Directive> In the listing below, find the line that contains "font-style: none ->" and the line that contains "background: #c2410c ->". Quote both and every line between them, exactly, and nothing more.

The records>
*** Begin section ***

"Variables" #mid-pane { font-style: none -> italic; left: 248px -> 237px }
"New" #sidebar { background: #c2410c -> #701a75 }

*** End section ***
*** Begin section ***

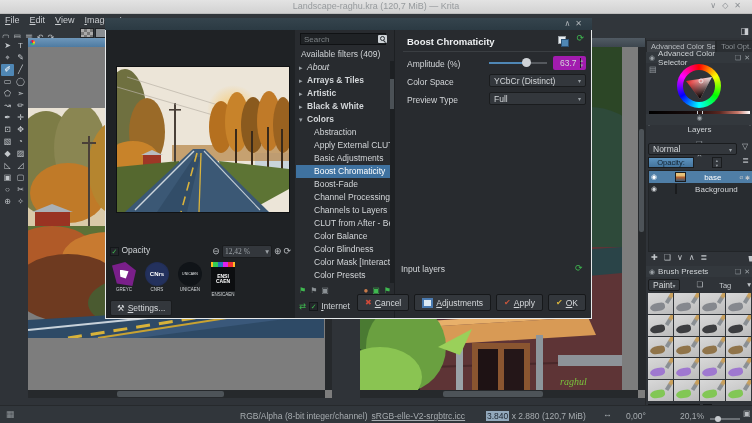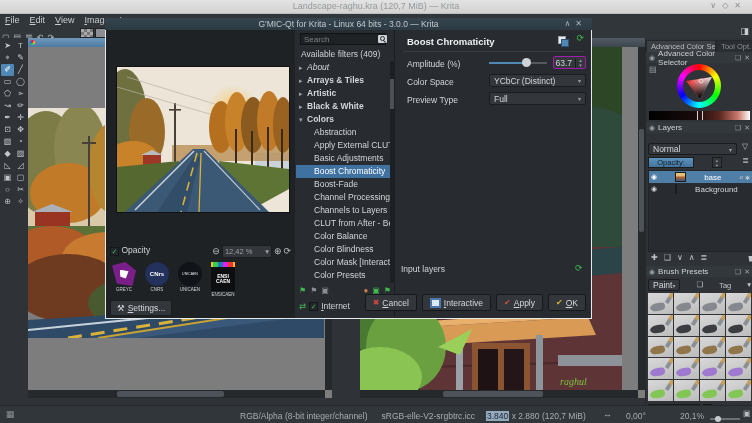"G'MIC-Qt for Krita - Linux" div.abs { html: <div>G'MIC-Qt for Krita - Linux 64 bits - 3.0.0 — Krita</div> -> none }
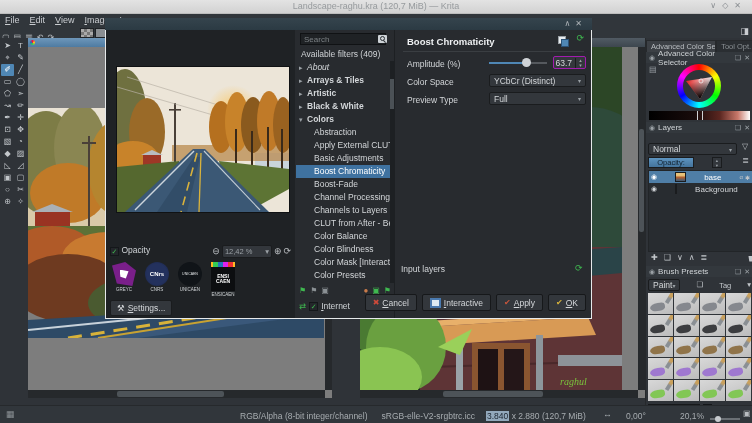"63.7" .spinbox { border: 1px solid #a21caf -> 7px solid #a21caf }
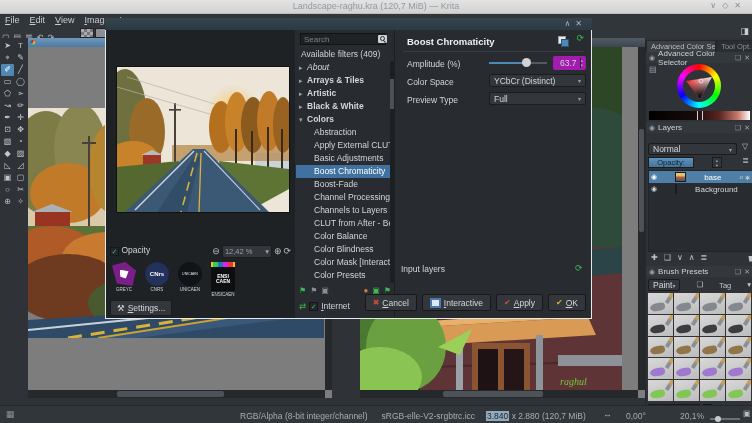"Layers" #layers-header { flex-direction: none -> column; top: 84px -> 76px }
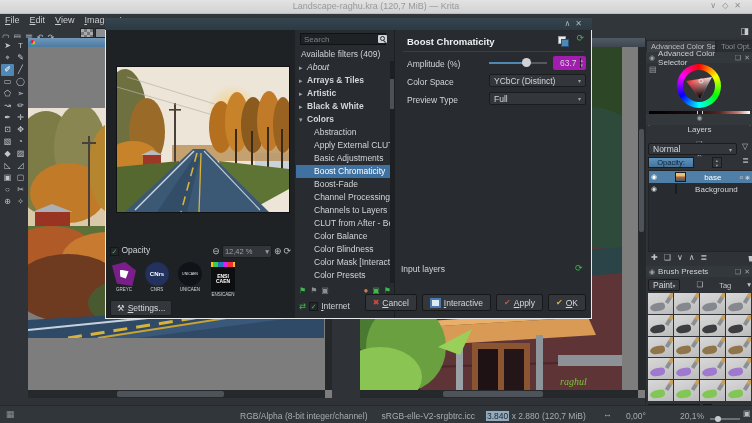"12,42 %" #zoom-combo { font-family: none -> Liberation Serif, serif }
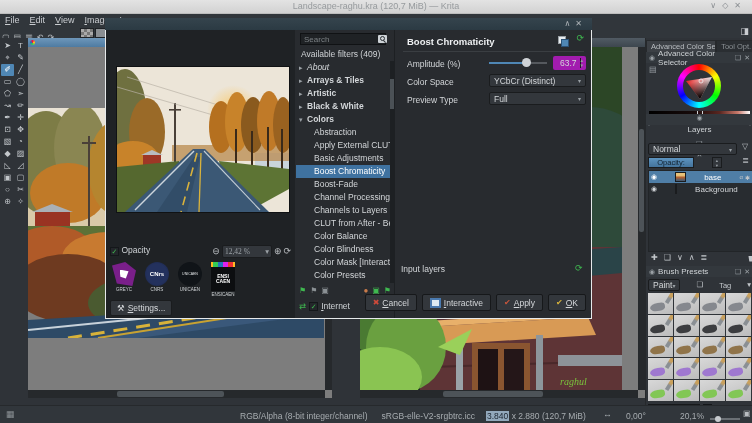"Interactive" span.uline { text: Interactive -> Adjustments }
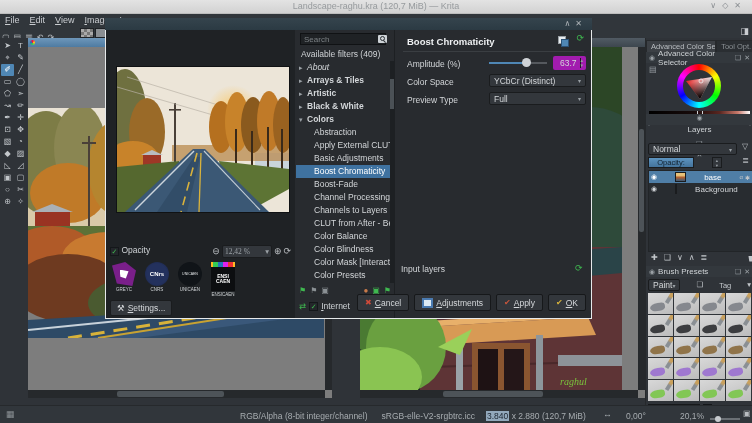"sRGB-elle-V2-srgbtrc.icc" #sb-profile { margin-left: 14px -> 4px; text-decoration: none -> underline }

*** End section ***

Answer space>
"Variables" #mid-pane { font-style: none -> italic; left: 248px -> 237px }
"New" #sidebar { background: #c2410c -> #701a75 }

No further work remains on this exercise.